What is required >> Your output should be the entries below, exact in every detail.

START Supplied information

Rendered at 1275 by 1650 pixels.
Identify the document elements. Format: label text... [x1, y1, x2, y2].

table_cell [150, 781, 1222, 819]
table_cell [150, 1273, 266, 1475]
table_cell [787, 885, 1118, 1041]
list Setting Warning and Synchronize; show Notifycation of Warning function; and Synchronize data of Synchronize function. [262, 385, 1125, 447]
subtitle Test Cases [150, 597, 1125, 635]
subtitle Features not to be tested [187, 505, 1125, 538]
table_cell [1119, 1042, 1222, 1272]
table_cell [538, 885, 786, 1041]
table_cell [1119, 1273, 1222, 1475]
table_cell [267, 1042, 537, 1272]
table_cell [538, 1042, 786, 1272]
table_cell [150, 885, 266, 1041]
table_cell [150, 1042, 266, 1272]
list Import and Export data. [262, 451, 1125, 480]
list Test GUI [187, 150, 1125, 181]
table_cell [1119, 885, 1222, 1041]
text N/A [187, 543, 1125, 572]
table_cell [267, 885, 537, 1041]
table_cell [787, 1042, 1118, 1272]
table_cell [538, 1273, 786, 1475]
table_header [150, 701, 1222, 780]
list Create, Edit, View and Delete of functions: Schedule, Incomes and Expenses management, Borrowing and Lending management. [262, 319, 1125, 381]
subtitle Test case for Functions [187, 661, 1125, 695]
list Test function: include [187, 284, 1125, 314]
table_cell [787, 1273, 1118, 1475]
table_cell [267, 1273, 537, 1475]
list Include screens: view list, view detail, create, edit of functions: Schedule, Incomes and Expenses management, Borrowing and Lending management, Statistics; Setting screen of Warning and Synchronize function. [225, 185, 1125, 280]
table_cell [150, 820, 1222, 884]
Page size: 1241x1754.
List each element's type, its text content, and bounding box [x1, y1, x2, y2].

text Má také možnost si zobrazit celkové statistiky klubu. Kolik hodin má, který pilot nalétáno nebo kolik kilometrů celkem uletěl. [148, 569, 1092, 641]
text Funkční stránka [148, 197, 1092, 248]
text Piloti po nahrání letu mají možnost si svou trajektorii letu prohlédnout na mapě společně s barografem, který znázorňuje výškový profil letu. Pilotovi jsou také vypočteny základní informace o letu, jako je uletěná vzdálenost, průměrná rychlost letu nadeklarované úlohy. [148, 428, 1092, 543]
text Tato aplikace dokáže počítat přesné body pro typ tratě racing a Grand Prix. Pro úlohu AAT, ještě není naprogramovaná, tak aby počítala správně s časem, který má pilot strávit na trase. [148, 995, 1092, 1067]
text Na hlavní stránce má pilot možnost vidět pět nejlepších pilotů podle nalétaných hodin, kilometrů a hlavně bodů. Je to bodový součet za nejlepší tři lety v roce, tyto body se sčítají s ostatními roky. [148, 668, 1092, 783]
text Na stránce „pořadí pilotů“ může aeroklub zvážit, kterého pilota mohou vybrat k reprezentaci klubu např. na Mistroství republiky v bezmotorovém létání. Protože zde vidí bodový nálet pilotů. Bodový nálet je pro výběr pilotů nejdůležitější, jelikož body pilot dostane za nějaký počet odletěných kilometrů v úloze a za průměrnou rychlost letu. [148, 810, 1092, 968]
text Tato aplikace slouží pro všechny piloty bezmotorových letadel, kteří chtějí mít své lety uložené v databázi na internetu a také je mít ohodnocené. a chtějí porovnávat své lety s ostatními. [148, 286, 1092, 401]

END Supplied information

Reply >>
Rendered at 1275 by 1650 pixels.
Identify the document elements. Format: label text... [x1, y1, x2, y2].

table_cell [150, 781, 1222, 819]
table_cell [150, 1273, 266, 1475]
table_cell [787, 885, 1118, 1041]
list Setting Warning and Synchronize; show Notifycation of Warning function; and Synchronize data of Synchronize function. [262, 385, 1125, 447]
subtitle Test Cases [150, 597, 1125, 635]
subtitle Features not to be tested [187, 505, 1125, 538]
table_cell [1119, 1042, 1222, 1272]
table_cell [538, 885, 786, 1041]
table_cell [1119, 1273, 1222, 1475]
table_cell [267, 1042, 537, 1272]
table_cell [538, 1042, 786, 1272]
table_cell [150, 885, 266, 1041]
table_cell [150, 1042, 266, 1272]
list Import and Export data. [262, 451, 1125, 480]
list Test GUI [187, 150, 1125, 181]
table_cell [1119, 885, 1222, 1041]
text N/A [187, 543, 1125, 572]
table_cell [267, 885, 537, 1041]
table_cell [787, 1042, 1118, 1272]
table_cell [538, 1273, 786, 1475]
table_header [150, 701, 1222, 780]
list Create, Edit, View and Delete of functions: Schedule, Incomes and Expenses management, Borrowing and Lending management. [262, 319, 1125, 381]
subtitle Test case for Functions [187, 661, 1125, 695]
list Test function: include [187, 284, 1125, 314]
table_cell [787, 1273, 1118, 1475]
table_cell [267, 1273, 537, 1475]
list Include screens: view list, view detail, create, edit of functions: Schedule, Incomes and Expenses management, Borrowing and Lending management, Statistics; Setting screen of Warning and Synchronize function. [225, 185, 1125, 280]
table_cell [150, 820, 1222, 884]
Page size: 1241x1754.
List each element's type, its text content, and bounding box [x1, y1, x2, y2].

text Má také možnost si zobrazit celkové statistiky klubu. Kolik hodin má, který pilot nalétáno nebo kolik kilometrů celkem uletěl. [148, 569, 1092, 641]
text Funkční stránka [148, 197, 1092, 248]
text Piloti po nahrání letu mají možnost si svou trajektorii letu prohlédnout na mapě společně s barografem, který znázorňuje výškový profil letu. Pilotovi jsou také vypočteny základní informace o letu, jako je uletěná vzdálenost, průměrná rychlost letu nadeklarované úlohy. [148, 428, 1092, 543]
text Tato aplikace dokáže počítat přesné body pro typ tratě racing a Grand Prix. Pro úlohu AAT, ještě není naprogramovaná, tak aby počítala správně s časem, který má pilot strávit na trase. [148, 995, 1092, 1067]
text Na hlavní stránce má pilot možnost vidět pět nejlepších pilotů podle nalétaných hodin, kilometrů a hlavně bodů. Je to bodový součet za nejlepší tři lety v roce, tyto body se sčítají s ostatními roky. [148, 668, 1092, 783]
text Na stránce „pořadí pilotů“ může aeroklub zvážit, kterého pilota mohou vybrat k reprezentaci klubu např. na Mistroství republiky v bezmotorovém létání. Protože zde vidí bodový nálet pilotů. Bodový nálet je pro výběr pilotů nejdůležitější, jelikož body pilot dostane za nějaký počet odletěných kilometrů v úloze a za průměrnou rychlost letu. [148, 810, 1092, 968]
text Tato aplikace slouží pro všechny piloty bezmotorových letadel, kteří chtějí mít své lety uložené v databázi na internetu a také je mít ohodnocené. a chtějí porovnávat své lety s ostatními. [148, 286, 1092, 401]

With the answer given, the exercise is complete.